Government representatives were there, acknowledging that the state cannot solve the skills crisis alone — that it needs partners willing to take risks, to invest, to innovate. Industry representatives were there, acknowledging their own role in defining what skills are needed and in creating pathways for those who develop them. Community leaders were there, acknowledging that development does not come from outside; it begins with the willingness to host it.
And young people were there — some of them DTI alumni, some of them prospective students, some of them simply residents of Berekuso curious about what was being built in their backyard. Their presence was the most important thing.
Swaniker addressed them directly. The movement, she said, belongs to them. DTI can build the campus, train the trainers, develop the curriculum, and forge the partnerships. But in the end, it is the young people who walk through the doors — who pick up the tools, learn the craft, and carry it into the world — who will determine what this project becomes.

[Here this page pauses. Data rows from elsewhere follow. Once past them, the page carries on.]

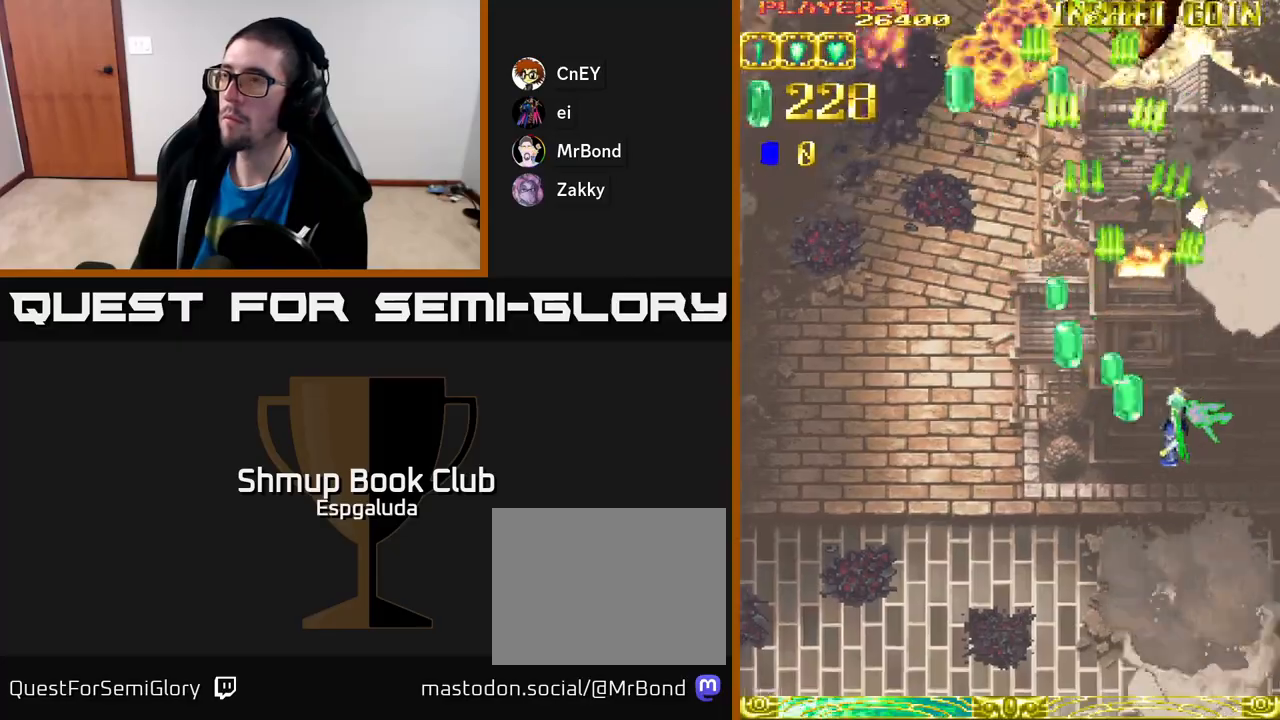
{"buttons": ["DPAD_UP", "DPAD_LEFT"], "left_stick": "center", "events": [[333, "DPAD_DOWN", "up"], [333, "DPAD_RIGHT", "up"], [383, "DPAD_UP", "down"], [467, "DPAD_LEFT", "down"]]}
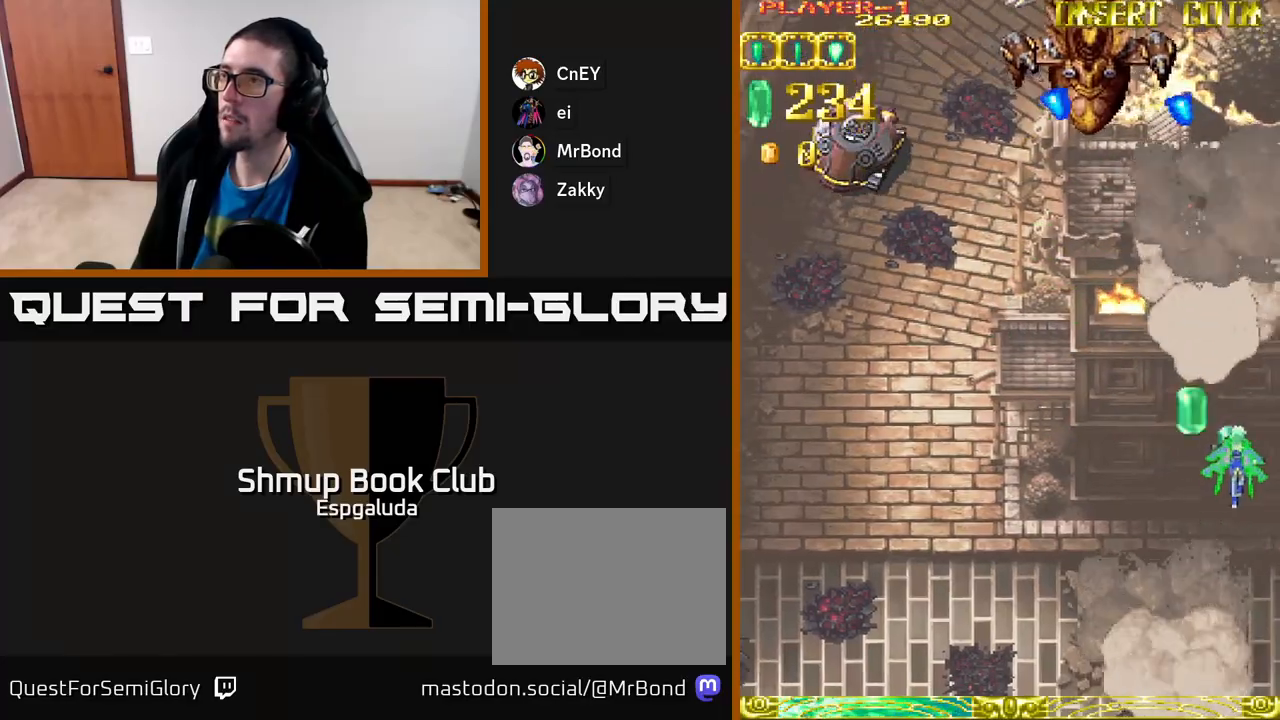
{"buttons": ["DPAD_LEFT"], "left_stick": "center", "events": [[83, "DPAD_UP", "up"]]}
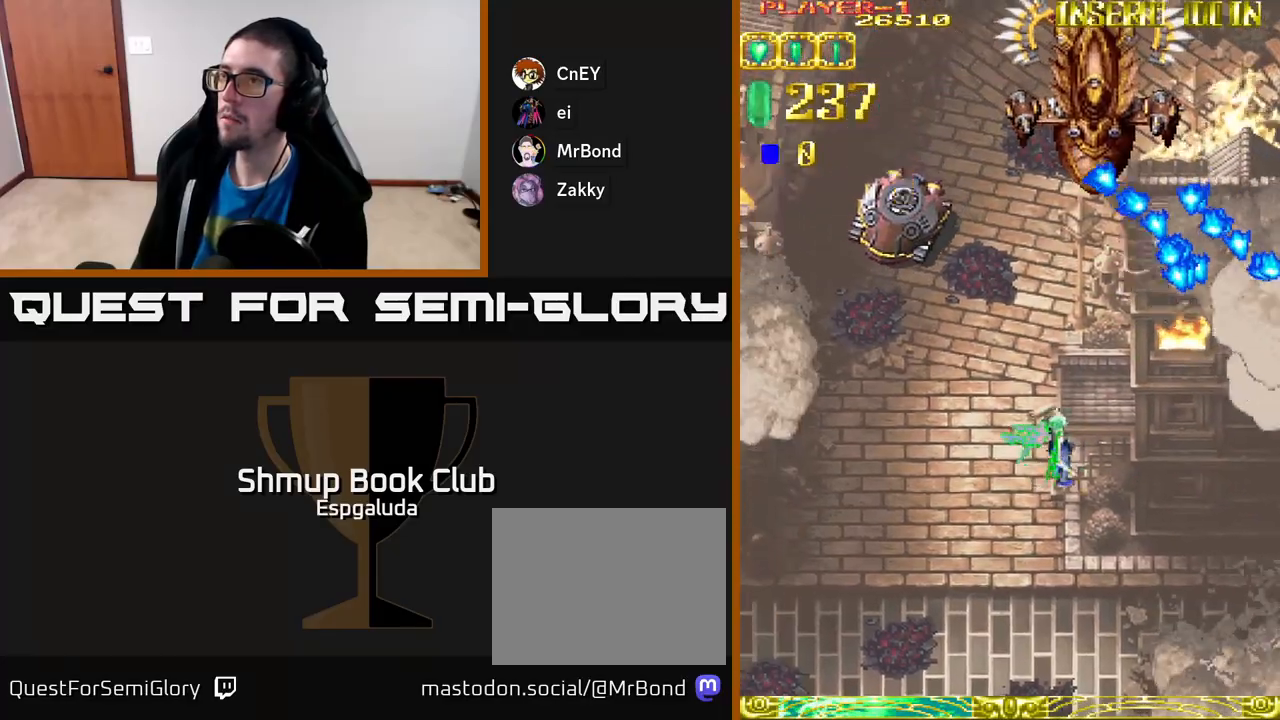
{"buttons": ["A", "DPAD_LEFT"], "left_stick": "center", "events": [[267, "A", "down"]]}
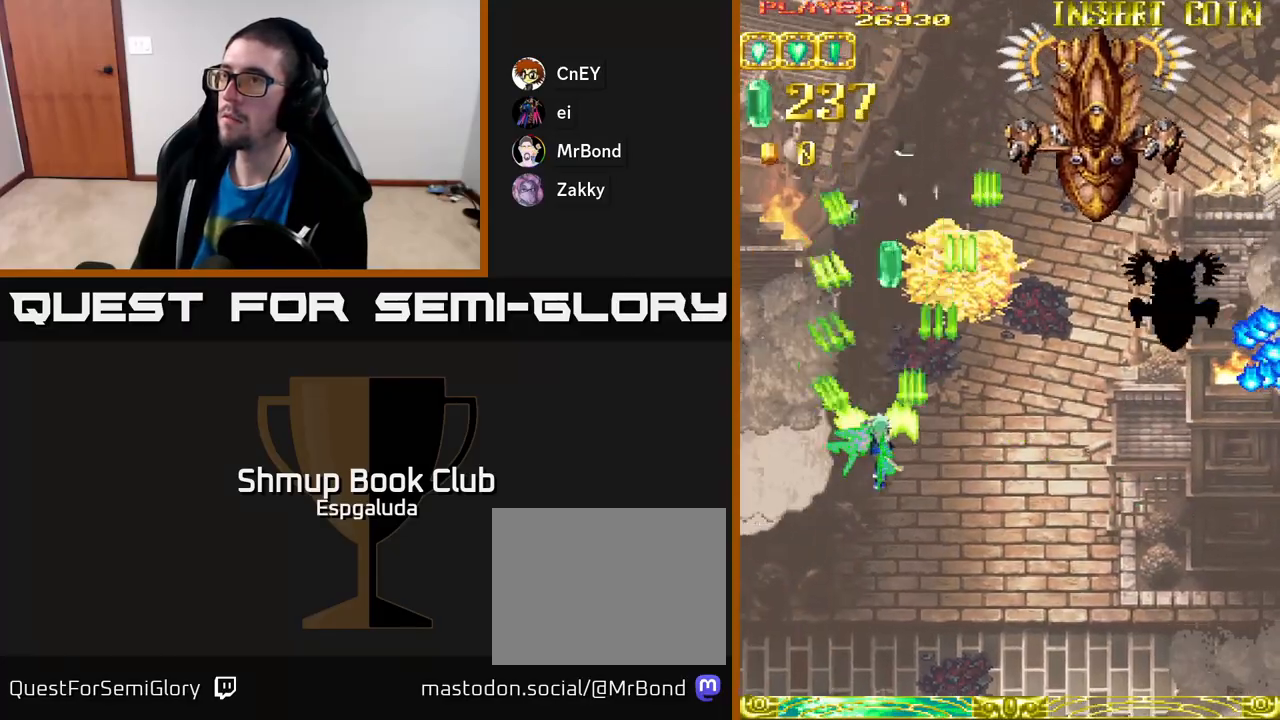
{"buttons": ["A", "DPAD_UP"], "left_stick": "center", "events": [[183, "DPAD_UP", "down"], [500, "DPAD_LEFT", "up"]]}
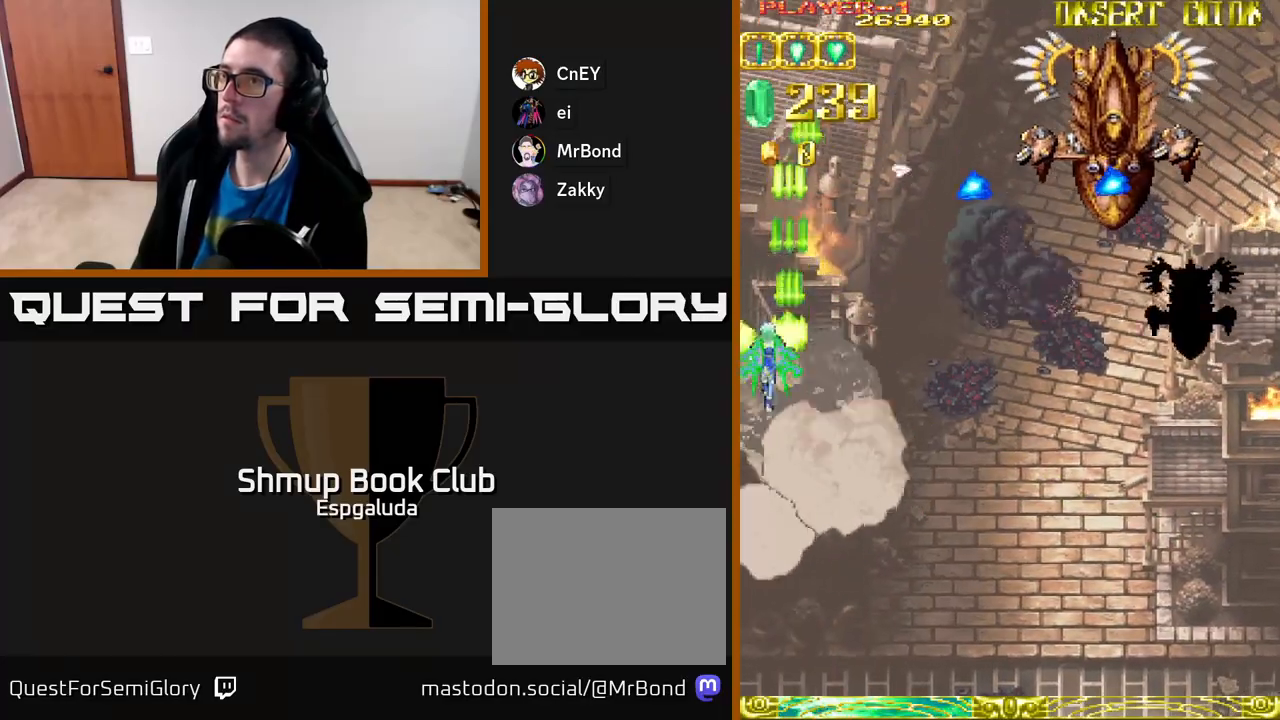
{"buttons": ["DPAD_RIGHT"], "left_stick": "center", "events": [[33, "DPAD_UP", "up"], [67, "A", "up"], [67, "DPAD_RIGHT", "down"], [167, "DPAD_DOWN", "down"], [433, "DPAD_DOWN", "up"]]}
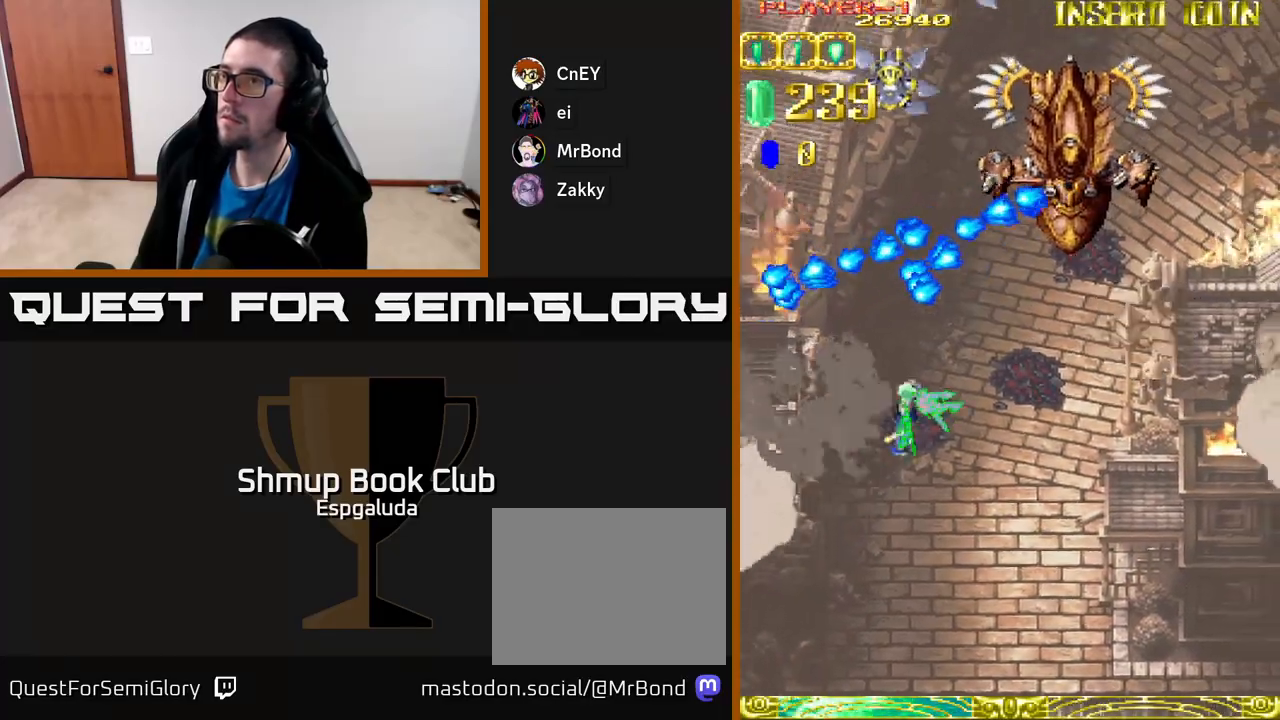
{"buttons": ["A", "DPAD_DOWN", "DPAD_RIGHT"], "left_stick": "center", "events": [[133, "DPAD_DOWN", "down"], [133, "DPAD_RIGHT", "up"], [167, "DPAD_LEFT", "down"], [250, "A", "down"], [283, "DPAD_DOWN", "up"], [400, "DPAD_DOWN", "down"], [433, "DPAD_LEFT", "up"], [483, "DPAD_RIGHT", "down"]]}
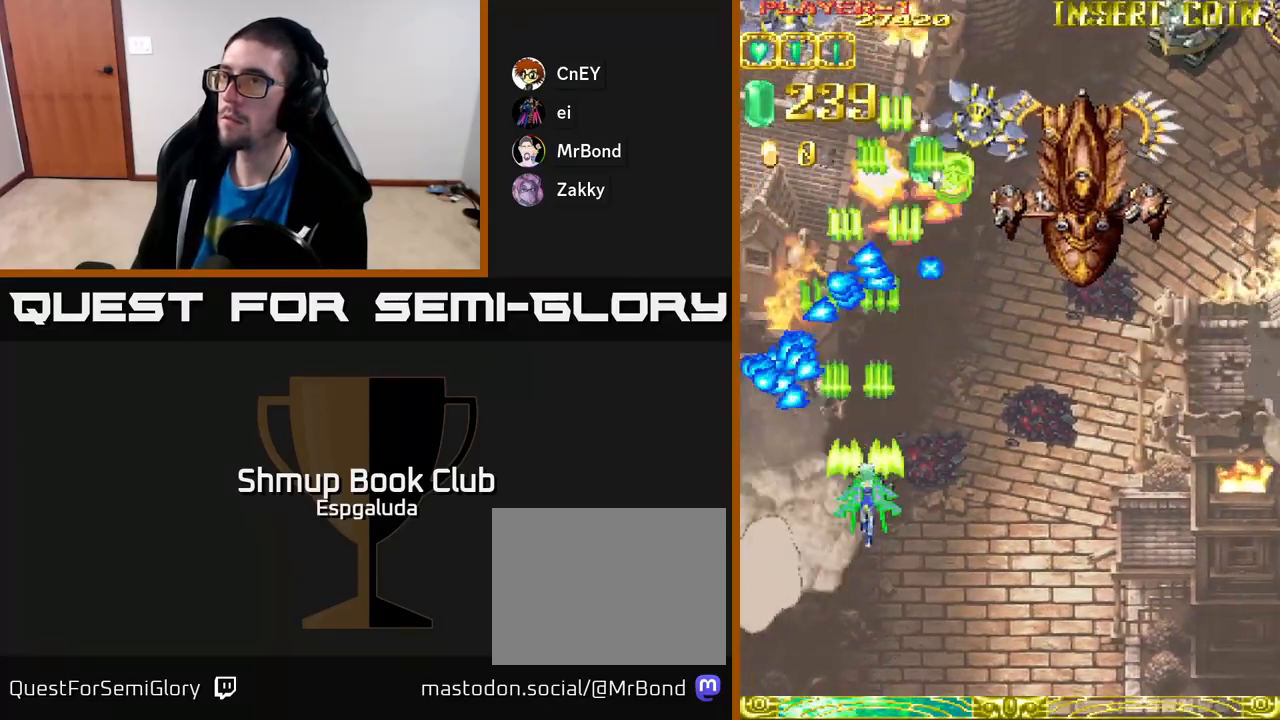
{"buttons": ["DPAD_UP"], "left_stick": "center", "events": [[17, "DPAD_DOWN", "up"], [133, "DPAD_RIGHT", "up"], [167, "DPAD_LEFT", "down"], [250, "DPAD_DOWN", "down"], [367, "A", "up"], [417, "DPAD_DOWN", "up"], [483, "DPAD_LEFT", "up"], [500, "DPAD_UP", "down"]]}
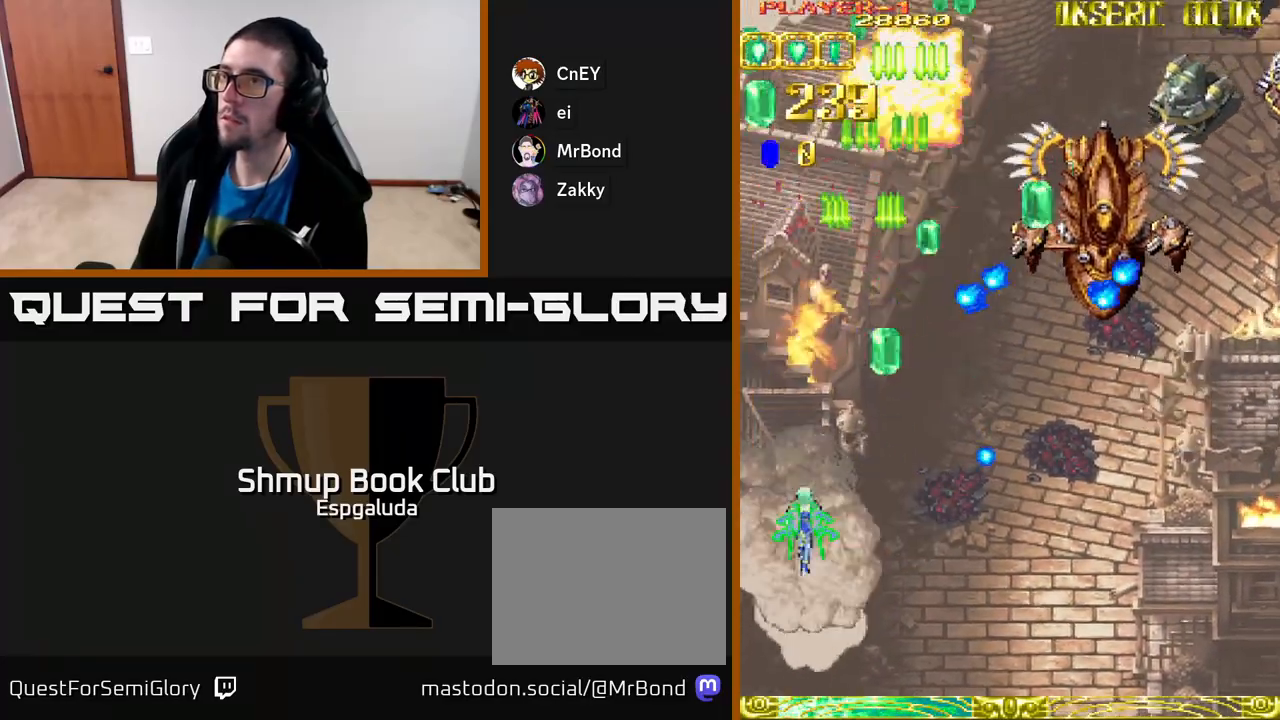
{"buttons": ["DPAD_RIGHT"], "left_stick": "center", "events": [[50, "DPAD_RIGHT", "down"], [133, "DPAD_UP", "up"]]}
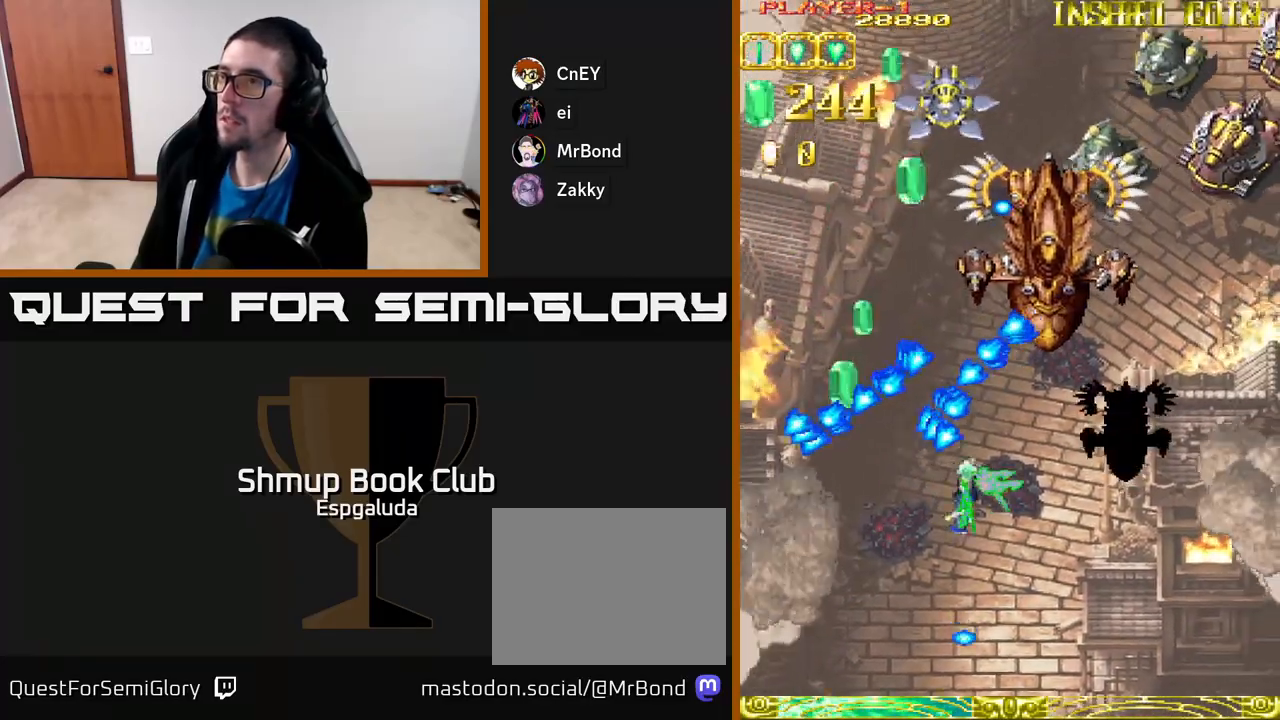
{"buttons": ["DPAD_DOWN"], "left_stick": "center", "events": [[250, "DPAD_DOWN", "down"], [317, "DPAD_RIGHT", "up"]]}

“When people are given the right skills, they do not just change their own lives. They build nations.”
Hope in Every Brick
There is a particular kind of hope that is built, rather than wished. Not the passive hope of waiting for circumstances to improve, but the active, constructive hope of people who decide — together — to make something real.
That is what is taking shape in Berekuso.
As the first foundations are laid, they carry the ambition of a founder who saw a problem and refused to accept it; the testimony of tens of thousands of young people who have already been changed by what DTI offers; the expectation of a community that has opened its land and its arms; and the possibility — still unproven, but thoroughly credible — that what works in Berekuso can be scaled, replicated, and adapted across a continent that needs it urgently.
Africa’s future will not be built by abstract policy. It will be built by people with skills: welders and fabricators, electricians and plumbers, agricultural technicians and cleaning scientists, entrepreneurs and craftspeople of every kind.
It will be built, in other words, by the graduates of places like DTI.
For a town long tucked away from the national spotlight, Tuesday morning felt different. With Ashesi University and the Design and Technology Institute (DTI) taking root in the community, Berekuso stands on the threshold of a transformation that few saw coming — but many have long hoped for.